Ordered Epistemic Logic: Semantics, Complexity and Applications

Vlaeminck, Hanne (Katholieke Universiteit Leuven) | Vennekens, Joost (Katholieke Universiteit Leuven) | Bruynooghe, Maurice (Katholieke Universiteit Leuven) | Denecker, Marc (Katholieke Universiteit Leuven)

AAAI Conferences 

Many examples of epistemic reasoning in the literature exhibit a stratified structure: defaults are formulated on top of an incomplete knowledge base. These defaults derive extra information in case information is missing in the knowledge base. In autoepistemic logic, default logic and ASP this inherent stratification is not preserved as they may refer to their own knowledge or logical consequences. Defining the semantics of such logics requires a complex mathematical construction. As an alternative, this paper further develops ordered epistemic logic. This logic extends first order logic with a modal operator and stratification is maintained.
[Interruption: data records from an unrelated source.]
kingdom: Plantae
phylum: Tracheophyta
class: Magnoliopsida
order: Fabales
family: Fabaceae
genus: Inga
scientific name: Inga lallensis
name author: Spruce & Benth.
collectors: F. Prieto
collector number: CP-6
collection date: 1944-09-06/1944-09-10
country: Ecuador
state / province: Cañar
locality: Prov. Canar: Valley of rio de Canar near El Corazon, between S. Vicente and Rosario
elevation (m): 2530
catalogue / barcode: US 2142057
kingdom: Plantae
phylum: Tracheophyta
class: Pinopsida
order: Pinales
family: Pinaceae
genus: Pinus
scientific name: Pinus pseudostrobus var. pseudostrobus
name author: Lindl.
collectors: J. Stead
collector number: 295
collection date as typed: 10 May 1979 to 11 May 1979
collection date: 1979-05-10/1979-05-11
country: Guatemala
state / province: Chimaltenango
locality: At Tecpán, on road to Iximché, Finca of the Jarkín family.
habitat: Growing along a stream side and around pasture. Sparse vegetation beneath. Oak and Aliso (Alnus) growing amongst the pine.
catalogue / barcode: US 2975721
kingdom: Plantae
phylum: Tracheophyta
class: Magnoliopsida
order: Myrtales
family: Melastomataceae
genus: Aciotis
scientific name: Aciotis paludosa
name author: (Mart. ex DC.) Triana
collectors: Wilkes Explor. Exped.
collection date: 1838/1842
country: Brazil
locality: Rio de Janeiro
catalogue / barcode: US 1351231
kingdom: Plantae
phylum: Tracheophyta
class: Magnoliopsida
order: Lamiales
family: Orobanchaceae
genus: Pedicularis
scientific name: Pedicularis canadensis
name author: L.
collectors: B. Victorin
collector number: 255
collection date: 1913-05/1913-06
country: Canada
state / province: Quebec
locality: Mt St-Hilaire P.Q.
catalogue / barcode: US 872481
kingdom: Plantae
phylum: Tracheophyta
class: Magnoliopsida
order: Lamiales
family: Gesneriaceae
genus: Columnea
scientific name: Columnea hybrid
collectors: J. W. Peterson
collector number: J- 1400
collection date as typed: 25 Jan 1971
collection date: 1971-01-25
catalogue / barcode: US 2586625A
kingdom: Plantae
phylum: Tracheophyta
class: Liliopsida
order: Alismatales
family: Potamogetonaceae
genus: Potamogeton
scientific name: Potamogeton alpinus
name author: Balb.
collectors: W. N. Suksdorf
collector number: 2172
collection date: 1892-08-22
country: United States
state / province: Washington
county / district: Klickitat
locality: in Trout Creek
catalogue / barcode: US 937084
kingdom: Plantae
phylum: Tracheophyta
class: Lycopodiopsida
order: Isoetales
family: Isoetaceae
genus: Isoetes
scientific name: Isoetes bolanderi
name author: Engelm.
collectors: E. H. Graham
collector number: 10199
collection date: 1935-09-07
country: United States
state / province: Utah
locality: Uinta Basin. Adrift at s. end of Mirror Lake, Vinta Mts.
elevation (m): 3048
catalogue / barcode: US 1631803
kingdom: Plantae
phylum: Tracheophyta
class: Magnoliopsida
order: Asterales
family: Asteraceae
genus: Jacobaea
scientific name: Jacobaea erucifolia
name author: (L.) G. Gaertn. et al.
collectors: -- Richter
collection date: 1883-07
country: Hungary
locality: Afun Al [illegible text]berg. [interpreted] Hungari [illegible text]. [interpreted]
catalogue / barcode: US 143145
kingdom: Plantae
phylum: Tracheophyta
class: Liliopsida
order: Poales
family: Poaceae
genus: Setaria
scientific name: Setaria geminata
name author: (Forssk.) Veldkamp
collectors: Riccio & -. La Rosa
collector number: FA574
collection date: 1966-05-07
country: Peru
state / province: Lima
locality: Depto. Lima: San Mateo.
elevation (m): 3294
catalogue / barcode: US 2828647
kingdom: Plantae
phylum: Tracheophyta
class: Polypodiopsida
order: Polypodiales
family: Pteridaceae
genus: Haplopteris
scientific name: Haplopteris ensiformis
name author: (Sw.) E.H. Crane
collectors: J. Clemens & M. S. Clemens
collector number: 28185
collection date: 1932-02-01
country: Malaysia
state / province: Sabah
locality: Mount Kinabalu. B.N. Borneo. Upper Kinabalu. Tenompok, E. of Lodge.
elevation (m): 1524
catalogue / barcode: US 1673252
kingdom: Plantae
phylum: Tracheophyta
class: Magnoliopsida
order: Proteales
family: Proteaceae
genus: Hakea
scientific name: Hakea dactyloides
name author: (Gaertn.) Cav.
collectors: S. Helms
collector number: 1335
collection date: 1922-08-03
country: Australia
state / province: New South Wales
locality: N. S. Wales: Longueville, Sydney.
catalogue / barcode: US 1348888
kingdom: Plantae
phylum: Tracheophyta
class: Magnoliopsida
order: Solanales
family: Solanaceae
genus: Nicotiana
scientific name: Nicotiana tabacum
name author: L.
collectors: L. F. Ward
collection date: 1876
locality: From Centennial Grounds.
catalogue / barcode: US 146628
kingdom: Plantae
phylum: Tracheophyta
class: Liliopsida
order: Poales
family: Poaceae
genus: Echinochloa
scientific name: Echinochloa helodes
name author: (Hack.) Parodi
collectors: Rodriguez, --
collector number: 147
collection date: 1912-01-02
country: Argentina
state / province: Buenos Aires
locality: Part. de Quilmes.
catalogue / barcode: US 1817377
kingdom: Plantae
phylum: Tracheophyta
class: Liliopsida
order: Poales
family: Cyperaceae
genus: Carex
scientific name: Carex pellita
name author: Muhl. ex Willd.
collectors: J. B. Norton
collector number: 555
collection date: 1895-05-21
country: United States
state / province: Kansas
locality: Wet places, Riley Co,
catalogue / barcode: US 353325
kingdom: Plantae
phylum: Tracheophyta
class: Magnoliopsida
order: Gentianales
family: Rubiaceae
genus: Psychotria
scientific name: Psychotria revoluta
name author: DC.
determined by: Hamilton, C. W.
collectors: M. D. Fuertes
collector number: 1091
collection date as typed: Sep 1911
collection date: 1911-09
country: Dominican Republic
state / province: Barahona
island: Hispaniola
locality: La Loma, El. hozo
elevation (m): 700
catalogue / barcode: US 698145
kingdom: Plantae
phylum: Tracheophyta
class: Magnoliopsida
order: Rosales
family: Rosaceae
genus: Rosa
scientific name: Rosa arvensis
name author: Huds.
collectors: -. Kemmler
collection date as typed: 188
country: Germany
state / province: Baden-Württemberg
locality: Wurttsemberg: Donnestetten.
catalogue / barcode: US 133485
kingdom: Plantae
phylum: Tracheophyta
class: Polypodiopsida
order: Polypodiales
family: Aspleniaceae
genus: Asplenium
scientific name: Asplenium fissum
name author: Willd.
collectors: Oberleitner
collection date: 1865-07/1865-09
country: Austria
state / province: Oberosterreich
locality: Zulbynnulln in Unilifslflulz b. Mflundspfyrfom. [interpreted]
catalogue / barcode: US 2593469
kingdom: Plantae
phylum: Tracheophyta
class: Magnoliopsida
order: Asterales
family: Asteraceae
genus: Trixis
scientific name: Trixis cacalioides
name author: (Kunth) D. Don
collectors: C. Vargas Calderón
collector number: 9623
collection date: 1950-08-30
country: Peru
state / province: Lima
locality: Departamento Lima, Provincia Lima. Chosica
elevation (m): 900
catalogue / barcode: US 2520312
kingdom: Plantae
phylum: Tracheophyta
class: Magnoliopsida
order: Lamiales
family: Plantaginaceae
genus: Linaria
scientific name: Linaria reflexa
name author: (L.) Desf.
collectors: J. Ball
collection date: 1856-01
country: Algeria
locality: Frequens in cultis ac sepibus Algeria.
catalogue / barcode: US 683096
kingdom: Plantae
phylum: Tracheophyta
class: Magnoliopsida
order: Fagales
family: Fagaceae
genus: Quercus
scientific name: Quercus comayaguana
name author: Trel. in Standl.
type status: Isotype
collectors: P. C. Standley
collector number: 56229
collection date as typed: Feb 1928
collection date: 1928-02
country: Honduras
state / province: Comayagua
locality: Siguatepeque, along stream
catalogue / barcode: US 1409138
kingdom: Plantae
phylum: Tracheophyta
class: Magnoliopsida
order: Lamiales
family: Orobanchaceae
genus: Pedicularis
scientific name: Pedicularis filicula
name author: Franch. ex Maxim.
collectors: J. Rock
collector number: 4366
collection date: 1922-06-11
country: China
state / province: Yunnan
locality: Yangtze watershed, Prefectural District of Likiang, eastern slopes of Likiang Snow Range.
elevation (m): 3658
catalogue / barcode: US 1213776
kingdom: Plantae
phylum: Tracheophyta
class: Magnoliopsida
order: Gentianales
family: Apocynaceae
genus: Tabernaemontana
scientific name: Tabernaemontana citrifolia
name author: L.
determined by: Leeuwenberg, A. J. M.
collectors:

This allows us to define an easy to understand semantics. Moreover, inference tasks have a lower complexity than in autoepistemic logic and the logic integrates seamlessly into classical logic and its extensions. In this paper we also propose a generalization of ordered epistemic logic, which we call distributed ordered epistemic logic. We argue that it can provide a semantic foundation for a number of distributed knowledge representation formalisms found in the literature.